* Activity
In the material below, find the line containing "OUR NEWSLETTER" and the line containing "Why Menopause Symptoms Feel Worse at", then reproduce exactly both of them and every line between, and nothing else.

*** Begin section ***

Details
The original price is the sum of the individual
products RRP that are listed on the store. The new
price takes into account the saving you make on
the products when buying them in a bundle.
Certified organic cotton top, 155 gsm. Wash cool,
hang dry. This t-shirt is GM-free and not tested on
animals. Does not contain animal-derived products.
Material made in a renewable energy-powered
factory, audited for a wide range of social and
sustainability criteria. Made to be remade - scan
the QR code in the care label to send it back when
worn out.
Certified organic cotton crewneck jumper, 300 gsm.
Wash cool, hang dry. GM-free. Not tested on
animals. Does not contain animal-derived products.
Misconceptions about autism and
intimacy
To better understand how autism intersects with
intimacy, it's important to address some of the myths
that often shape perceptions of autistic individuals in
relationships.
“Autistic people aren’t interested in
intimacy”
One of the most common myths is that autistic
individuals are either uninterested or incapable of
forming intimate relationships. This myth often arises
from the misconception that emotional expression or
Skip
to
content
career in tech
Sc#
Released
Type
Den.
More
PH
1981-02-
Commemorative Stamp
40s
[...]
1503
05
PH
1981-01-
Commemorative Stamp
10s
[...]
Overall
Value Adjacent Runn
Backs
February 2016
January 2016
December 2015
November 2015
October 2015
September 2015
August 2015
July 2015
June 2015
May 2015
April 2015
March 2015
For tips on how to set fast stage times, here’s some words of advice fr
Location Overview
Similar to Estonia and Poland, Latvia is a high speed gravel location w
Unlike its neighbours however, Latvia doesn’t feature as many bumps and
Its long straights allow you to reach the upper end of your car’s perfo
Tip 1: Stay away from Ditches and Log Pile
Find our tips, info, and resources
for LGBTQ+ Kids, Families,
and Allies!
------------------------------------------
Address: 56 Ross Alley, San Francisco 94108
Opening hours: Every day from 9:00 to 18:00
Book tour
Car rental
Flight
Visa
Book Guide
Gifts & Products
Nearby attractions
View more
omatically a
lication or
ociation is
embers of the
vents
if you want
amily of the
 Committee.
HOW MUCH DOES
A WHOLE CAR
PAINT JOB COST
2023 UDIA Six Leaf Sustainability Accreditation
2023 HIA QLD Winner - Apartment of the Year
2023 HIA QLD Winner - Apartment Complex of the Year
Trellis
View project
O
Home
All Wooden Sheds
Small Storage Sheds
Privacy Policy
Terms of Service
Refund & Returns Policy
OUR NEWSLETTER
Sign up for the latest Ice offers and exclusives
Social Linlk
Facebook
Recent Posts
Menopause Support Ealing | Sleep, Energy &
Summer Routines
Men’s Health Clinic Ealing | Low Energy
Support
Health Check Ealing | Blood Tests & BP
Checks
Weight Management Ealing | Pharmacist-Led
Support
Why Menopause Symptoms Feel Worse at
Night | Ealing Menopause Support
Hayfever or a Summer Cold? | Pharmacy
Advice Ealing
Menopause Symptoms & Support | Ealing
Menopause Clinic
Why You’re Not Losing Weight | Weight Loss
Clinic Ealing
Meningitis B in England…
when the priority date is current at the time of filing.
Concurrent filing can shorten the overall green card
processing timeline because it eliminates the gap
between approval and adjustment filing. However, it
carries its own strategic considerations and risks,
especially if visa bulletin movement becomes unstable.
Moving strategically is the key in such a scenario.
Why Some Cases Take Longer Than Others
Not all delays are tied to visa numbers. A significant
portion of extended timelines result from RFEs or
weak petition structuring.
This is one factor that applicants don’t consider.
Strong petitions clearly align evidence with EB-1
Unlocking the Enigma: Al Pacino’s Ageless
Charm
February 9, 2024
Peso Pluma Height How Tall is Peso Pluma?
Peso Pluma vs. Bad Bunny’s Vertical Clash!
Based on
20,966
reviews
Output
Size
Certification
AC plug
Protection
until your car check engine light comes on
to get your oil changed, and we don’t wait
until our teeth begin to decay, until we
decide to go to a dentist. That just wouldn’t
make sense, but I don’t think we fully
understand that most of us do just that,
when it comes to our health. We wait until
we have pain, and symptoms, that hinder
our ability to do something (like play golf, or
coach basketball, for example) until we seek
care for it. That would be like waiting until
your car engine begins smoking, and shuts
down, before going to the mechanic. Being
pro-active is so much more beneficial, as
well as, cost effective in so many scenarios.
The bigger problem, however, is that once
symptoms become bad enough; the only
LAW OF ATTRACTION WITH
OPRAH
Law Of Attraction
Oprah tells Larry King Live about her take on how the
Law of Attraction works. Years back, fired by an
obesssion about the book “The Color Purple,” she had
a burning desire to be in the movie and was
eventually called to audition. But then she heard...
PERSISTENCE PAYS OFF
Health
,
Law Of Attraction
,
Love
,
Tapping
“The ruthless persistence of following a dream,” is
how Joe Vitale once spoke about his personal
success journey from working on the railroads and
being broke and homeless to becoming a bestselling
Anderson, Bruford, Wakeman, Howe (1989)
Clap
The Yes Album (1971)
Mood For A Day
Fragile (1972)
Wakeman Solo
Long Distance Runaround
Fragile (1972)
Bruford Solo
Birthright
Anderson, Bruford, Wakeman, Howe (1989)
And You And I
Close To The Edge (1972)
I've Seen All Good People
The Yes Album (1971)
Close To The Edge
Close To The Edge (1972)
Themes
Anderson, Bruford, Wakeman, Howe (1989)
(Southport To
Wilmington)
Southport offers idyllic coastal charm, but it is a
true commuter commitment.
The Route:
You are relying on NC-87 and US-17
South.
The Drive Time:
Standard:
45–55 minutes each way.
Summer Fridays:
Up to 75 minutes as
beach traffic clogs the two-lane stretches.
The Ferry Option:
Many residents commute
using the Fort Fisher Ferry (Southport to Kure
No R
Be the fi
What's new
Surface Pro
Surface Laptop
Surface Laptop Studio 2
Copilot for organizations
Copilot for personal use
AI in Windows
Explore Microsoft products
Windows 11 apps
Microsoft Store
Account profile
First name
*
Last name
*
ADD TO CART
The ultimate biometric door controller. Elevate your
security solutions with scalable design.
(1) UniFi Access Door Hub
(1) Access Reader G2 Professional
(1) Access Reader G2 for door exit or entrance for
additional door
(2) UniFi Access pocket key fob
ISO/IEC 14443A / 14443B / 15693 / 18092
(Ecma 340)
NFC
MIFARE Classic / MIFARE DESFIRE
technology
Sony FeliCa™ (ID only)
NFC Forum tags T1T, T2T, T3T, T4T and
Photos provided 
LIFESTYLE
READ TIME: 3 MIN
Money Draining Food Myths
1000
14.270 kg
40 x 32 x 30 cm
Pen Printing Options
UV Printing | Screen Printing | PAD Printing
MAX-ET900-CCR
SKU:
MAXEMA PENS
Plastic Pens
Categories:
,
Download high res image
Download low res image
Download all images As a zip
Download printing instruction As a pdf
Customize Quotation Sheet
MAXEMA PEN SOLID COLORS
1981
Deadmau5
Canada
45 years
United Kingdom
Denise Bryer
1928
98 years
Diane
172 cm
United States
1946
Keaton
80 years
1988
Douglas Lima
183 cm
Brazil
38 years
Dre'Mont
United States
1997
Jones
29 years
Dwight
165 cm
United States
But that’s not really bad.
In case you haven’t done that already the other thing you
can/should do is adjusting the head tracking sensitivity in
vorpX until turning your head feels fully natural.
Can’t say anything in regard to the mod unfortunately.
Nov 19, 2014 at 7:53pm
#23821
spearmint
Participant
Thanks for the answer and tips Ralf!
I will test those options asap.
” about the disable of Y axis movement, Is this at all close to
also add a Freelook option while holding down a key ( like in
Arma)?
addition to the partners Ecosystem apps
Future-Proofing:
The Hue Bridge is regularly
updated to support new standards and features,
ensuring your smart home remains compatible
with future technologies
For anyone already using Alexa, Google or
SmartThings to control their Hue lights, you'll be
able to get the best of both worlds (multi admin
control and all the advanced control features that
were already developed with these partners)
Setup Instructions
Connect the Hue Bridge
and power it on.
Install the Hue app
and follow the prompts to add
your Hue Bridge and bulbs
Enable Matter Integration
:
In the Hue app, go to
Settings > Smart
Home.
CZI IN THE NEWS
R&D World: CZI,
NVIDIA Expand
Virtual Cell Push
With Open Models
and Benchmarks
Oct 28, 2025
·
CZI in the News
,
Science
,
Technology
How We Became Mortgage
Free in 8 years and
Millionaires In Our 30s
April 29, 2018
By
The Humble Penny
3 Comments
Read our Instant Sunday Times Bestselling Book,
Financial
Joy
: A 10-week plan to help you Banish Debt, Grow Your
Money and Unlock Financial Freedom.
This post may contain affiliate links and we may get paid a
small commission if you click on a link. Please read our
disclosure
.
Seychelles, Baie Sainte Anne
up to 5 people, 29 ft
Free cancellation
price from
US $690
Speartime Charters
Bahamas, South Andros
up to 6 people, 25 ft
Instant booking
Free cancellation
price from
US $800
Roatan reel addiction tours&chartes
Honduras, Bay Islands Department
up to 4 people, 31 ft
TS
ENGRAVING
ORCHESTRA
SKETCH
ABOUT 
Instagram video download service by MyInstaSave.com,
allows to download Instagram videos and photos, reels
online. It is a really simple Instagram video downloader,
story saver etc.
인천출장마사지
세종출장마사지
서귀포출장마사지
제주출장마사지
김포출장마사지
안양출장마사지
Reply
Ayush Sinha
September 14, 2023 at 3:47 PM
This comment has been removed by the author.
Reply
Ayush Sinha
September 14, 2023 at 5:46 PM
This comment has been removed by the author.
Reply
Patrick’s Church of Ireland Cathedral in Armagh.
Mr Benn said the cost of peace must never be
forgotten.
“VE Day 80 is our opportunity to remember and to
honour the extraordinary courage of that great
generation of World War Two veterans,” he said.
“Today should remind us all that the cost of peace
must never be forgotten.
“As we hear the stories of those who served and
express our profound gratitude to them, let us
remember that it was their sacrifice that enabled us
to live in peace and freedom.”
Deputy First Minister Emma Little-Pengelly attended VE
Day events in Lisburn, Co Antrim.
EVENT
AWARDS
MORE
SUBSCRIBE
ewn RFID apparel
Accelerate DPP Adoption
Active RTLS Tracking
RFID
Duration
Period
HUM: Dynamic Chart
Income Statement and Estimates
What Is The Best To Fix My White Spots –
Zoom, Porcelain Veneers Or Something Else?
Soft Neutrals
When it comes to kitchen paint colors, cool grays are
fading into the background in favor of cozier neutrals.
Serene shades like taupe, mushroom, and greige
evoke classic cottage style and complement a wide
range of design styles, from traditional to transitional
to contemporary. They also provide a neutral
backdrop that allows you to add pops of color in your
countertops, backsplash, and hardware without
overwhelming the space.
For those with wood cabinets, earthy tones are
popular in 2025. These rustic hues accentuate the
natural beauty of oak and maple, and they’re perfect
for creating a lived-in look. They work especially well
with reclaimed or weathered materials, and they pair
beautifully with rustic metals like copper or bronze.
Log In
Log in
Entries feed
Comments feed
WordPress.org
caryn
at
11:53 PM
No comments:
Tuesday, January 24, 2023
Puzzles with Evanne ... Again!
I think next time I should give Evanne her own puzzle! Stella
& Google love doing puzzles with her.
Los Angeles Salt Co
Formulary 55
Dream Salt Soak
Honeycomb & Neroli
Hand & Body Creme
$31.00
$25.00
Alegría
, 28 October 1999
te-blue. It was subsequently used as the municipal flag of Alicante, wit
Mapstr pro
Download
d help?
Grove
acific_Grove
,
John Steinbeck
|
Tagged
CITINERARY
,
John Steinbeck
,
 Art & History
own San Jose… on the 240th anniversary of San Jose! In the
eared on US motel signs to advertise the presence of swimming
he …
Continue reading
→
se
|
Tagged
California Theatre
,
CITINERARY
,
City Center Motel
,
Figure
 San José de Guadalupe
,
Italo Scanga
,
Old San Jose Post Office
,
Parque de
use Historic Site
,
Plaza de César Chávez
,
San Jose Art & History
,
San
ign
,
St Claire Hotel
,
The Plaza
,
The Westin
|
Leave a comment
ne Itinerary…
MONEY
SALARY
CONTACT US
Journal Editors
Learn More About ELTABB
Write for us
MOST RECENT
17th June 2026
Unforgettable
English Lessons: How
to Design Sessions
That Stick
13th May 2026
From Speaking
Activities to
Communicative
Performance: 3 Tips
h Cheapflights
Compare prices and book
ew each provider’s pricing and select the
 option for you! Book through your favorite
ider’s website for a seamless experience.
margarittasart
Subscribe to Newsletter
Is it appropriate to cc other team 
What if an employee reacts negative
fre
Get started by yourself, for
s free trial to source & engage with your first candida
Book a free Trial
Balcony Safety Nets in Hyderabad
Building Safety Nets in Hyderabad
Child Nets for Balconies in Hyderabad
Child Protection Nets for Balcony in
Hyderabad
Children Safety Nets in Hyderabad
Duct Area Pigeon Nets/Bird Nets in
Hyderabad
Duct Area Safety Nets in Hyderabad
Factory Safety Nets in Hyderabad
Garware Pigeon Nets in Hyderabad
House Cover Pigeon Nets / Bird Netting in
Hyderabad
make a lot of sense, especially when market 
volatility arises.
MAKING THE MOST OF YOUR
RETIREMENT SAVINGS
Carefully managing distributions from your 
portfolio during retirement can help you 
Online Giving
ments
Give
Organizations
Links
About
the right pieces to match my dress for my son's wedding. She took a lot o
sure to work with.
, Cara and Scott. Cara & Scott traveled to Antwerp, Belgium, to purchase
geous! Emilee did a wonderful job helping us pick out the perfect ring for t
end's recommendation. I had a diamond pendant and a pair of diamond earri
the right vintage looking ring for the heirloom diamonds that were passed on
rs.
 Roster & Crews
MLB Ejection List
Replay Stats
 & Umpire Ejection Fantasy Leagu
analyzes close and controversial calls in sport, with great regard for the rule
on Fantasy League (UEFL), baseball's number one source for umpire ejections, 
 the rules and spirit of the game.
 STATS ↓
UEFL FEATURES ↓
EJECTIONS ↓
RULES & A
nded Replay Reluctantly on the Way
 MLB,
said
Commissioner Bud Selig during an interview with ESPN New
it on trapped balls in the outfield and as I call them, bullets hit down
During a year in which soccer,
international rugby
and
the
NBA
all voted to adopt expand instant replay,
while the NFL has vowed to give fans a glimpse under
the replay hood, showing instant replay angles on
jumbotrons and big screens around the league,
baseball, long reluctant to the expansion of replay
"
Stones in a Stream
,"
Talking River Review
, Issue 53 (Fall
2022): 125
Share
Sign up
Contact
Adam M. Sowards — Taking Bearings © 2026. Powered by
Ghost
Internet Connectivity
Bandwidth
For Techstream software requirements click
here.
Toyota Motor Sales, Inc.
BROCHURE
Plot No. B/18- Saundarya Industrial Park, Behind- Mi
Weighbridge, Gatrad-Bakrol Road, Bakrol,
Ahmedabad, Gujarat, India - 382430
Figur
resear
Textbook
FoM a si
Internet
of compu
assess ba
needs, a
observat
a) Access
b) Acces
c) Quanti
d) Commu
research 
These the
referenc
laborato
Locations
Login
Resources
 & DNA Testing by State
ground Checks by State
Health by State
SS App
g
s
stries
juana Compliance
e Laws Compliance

*** End section ***

* Response to this task
OUR NEWSLETTER
Sign up for the latest Ice offers and exclusives
Social Linlk
Facebook
Recent Posts
Menopause Support Ealing | Sleep, Energy &
Summer Routines
Men’s Health Clinic Ealing | Low Energy
Support
Health Check Ealing | Blood Tests & BP
Checks
Weight Management Ealing | Pharmacist-Led
Support
Why Menopause Symptoms Feel Worse at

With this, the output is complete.